Nach einer Umfrage der Kinderhilfsorganisation World Vision in 18 Ländern verschlechterte sich die Lage von Vertriebenen und ihren Kindern. Gründe seien etwa die Folgen des Klimawandels, Auswirkungen der Pandemie und die Inflation. Die Zahl der Familien, die ihren Lebensunterhalt nicht mehr selbstständig bestreiten können, habe sich innerhalb eines Jahres verdoppelt. «Wir sind äußerst besorgt über die besonders hohe Anzahl von Frühverheiratungen in Afghanistan und Niger», sagte Kristina Kreuzer von World Vision.
Lösungen
Grandi kritisierte, dass kaum politische Lösungen für Konflikte mehr gefunden würden. Für 5,7 Millionen im eigenen Land Vertriebene endete die Flucht im vergangenen Jahr zwar, aber nur 340 000 Flüchtlinge kehrten aus dem Ausland in ihre Heimat zurück. Grandi sagte aber, zumindest könne der Druck auf überlastete Asylbehörden gemindert werden. Wenn reichere Länder mehr legale Wege der Einwanderung für Migranten böten, würden weniger von ihnen Asyl beantragen. Viele Asylbewerber werden abgelehnt, weil Asyl und ähnlicher Schutz Menschen vorbehalten ist, die vor Krieg, Konflikten, Verfolgung und Gewalt fliehen.
So sieht es auch die Innen- und Europapolitikerin der FDP-Bundestagsfraktion, Ann-Veruschka Jurisch. «Die Koalition hat sich vorgenommen, irreguläre Migration reduzieren und reguläre Migration in den Arbeitsmarkt zu ermöglichen», teilte sie mit.

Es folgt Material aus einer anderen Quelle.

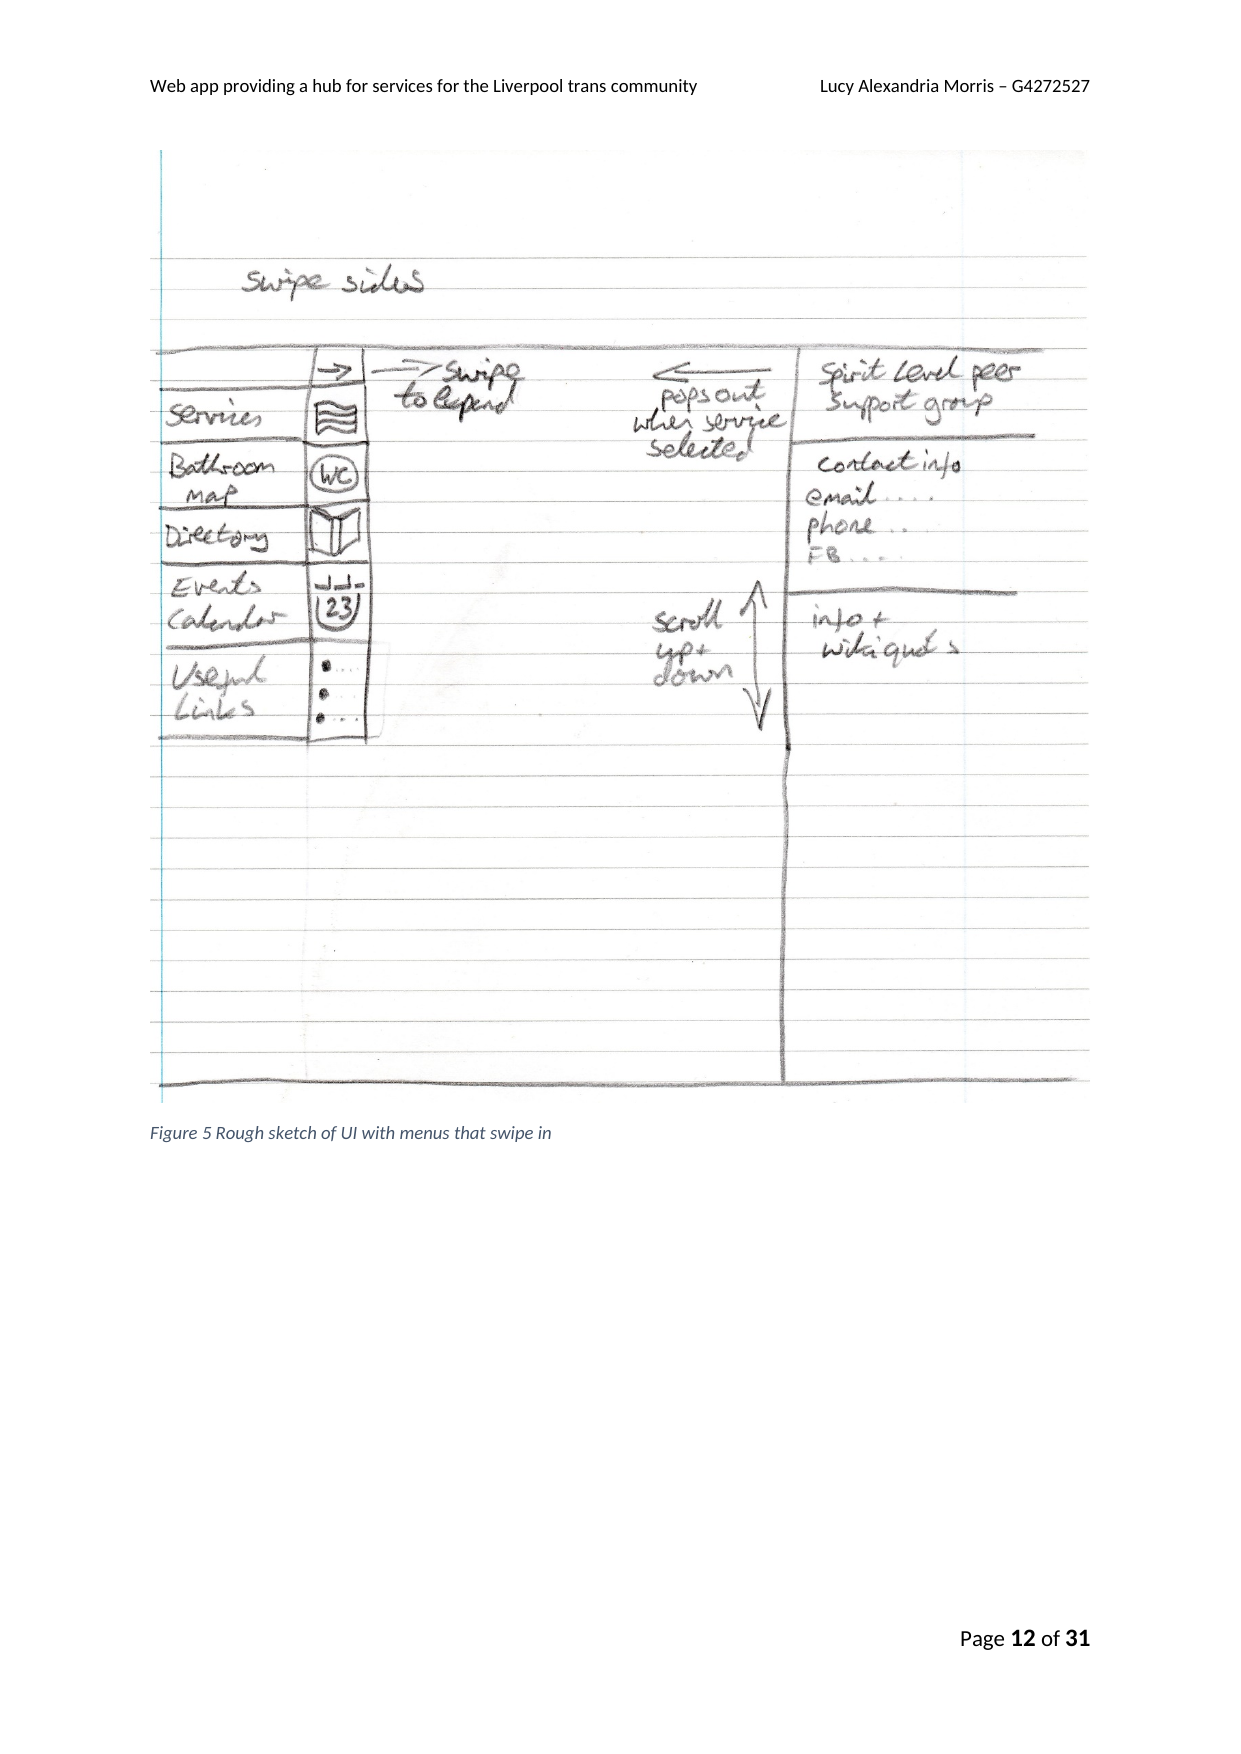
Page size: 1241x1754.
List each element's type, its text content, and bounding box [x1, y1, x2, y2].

Das Fachkräfteinwanderungsgesetz, das verhandelt werde, solle ein entscheidender Schritt werden.
Legale Migrationswege würden auch die lebensgefährlichen Fluchtreisen reduzieren. Erst am Mittwoch wurde bekannt, dass vor Griechenland Dutzende Migranten ertranken, weil ihr Boot gekentert war.
Die geplante Reform des EU-Asylwesens
Grandi lobte, dass dieses Thema ebenso wie der Umgang mit legaler Migration in der EU endlich vorankomme. Die EU will Asylsuchende, die aus einem Staat anreisen, der als relativ sicher gilt, künftig nach dem Grenzübertritt in einer Aufnahmeeinrichtung unter haftähnlichen Bedingungen festhalten. Nach einer zügigen Prüfung der Gesuche sollen Abgelehnte umgehend zurückgeschickt werden. Nicht alles sei perfekt, meinte der Italiener, aber wenigstens habe sich die EU überhaupt auf etwas geeinigt und es sei Bewegung beim Thema Asyl und Migration. Er fügte aber hinzu: «Wir sind klar der Ansicht, dass Asylsuchende nicht in Gefängnisse gesteckt werden sollten. Asyl zu beantragen, ist keine Straftat.»